May 9, 2012

  • They’d banish us

    The mystical flutterings of the leaves silenced every other noise, left the forest and found the open air like birds who thought there might be better places in the world.  Inside the forest you couldn’t tell from the tangled branches where one tree stopped and the next one started. 

    Flynn huffed and puffed like he did when he was forced to run in gym but this time it was Tilda and her ‘Come on!’ but it was all the same to him.  Her sneakers were red but his were black and bright green.

    “I don’t know why we have to run,” he said when he got there.  But Tilda didn’t hear him and she took slow steps as she looked around.  Sunlight made her feel like her face was swimming as she walked through it but Flynn just felt sticky.

    “I wonder what kind of trees these are.”

    “I don’t know,” Flynn said.

    “Well, duh. How would anyone know?”

    They walked to the big rock that they usually went to with the other kids to tell ghost stories when their parents thought they were in the basement sleeping and most everyone ended up crying, even the boys who said they weren’t afraid. 

    Flynn climbed the rock very fast like there was a glowing prize at the top, but Tilda was very slow because she was afraid at small rocks just as much as the mountains.  When they got to the top they sat next to each other and the leaves didn’t rustle, but birds called each other in the distance but they didn’t hear that because it was all too much.
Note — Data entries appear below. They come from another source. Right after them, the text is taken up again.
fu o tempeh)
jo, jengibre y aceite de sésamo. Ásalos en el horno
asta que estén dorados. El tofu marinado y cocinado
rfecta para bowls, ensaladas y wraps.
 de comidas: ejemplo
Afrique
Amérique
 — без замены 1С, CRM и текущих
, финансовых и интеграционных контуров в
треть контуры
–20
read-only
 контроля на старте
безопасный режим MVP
    Tilda put her hands to her eyes and began sobbing and her tears wetted the ends of her fingers.  Flynn looked over and was as frightened as Tilda was when she thought about the mountains.

    “I miss Tandy so much.”

    “Who is Tandy?”

    “It was our dog.  He died.”

    Flynn didn’t know what to say so he put his arm around her and she cried and cried.  In the years to come he would learn to try to talk to the crying person because he didn’t know that it’s only the arm that ever does any good. 
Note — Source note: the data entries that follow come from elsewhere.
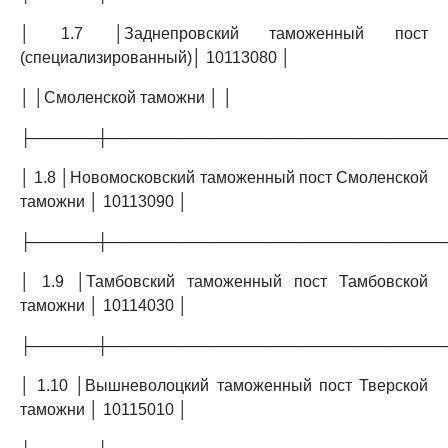
│ 1.7 │Заднепровский таможенный пост
(специализированный)│ 10113080 │
│ │Смоленской таможни │ │
├──────┼──────────────────────────────
│ 1.8 │Новомосковский таможенный пост Смоленской
таможни │ 10113090 │
├──────┼──────────────────────────────
│ 1.9 │Тамбовский таможенный пост Тамбовской
таможни │ 10114030 │
├──────┼──────────────────────────────
│ 1.10 │Вышневолоцкий таможенный пост Тверской
таможни │ 10115010 │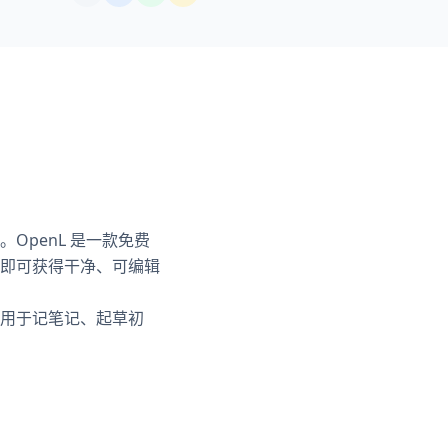
penL 是一款免费
即可获得干净、可编辑
用于记笔记、起草初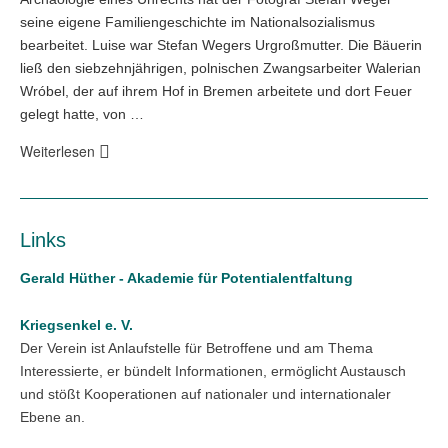
seine eigene Familiengeschichte im Nationalsozialismus
bearbeitet. Luise war Stefan Wegers Urgroßmutter. Die Bäuerin
ließ den siebzehnjährigen, polnischen Zwangsarbeiter Walerian
Wróbel, der auf ihrem Hof in Bremen arbeitete und dort Feuer
gelegt hatte, von …
Weiterlesen
Links
Gerald Hüther - Akademie für Potentialentfaltung
Kriegsenkel e. V.
Der Verein ist Anlaufstelle für Betroffene und am Thema
Interessierte, er bündelt Informationen, ermöglicht Austausch
und stößt Kooperationen auf nationaler und internationaler
Ebene an.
    But arms don’t do any good either because arms are not a dog.

    “Today my mom was talking on the phone.”  Tilda’s face was still shiny but she was only sniffling as her thoughts slowed down.  “She was mad.  They are going to add some pews to the back of the church.  She was talking to Susan’s mom about it.”

    “Why don’t they want to add more pews?”

    “I don’t know.” 

    Tilda was pulling on her fingers and feeling her joints.  Flynn looked down at her hands but her red sneakers and doughy fingers and yellow dress were blurry and he asked,

    “Do you want to be anybody?”

    “What do you mean?”  Her eyebrows tightened.  She liked talking to Flynn.

    “Well, I heard Ruthie say she wants to be a nurse.  Some others were talking about it.  They all had ideas.  And it’s true, I guess,” Flynn added from deep within his thoughts. “We’re not anybody.  Not yet.”

    Tilda’s thoughts wandered to movies and other kids’ parents in their kitchens and her teachers and fire engines rushing down the street and she looked over at Flynn and he was tapping his feet as they dangled off the rock. 

    “I don’t think so.”

    “What?”

    “I don’t think I want to be anybody.”

    Flynn was a year younger than Tilda and was not supposed to be hanging out with her because if her friends knew about it then she would have to choose.  He didn’t think she would pick him, but he was happy it hadn’t happened yet.

    “Well you kind of have to.”

    “No. Let’s just stay here.”

    “On this rock?”

    “We’ll just stay here and not be anybody.”

    Flynn thought about this for awhile and no one said anything and everything settled into a listless memory gone by high school. 

    “Promise you’ll stay here with me.”

    Flynn looked at her freckles and the gaps between her blond tendrils and the woods surrounding them to a point, the point of ignorance of the trees and pews and dead dogs but a knowledge that they were there together.

    “Ok. I promise.”

    The evening grew cool and the sky turned blue-grey and Tilda shivered as the stars poked their heads out from their covers. Flynn looked up at them and remembered his room where he usually looked at the stars through his window and he smiled because he liked this better and this is where he would be looking at them forever. 

    A few blocks away the concrete porches scraped with the ankles of hustling parents leaving their doorsteps and hurrying out into the night.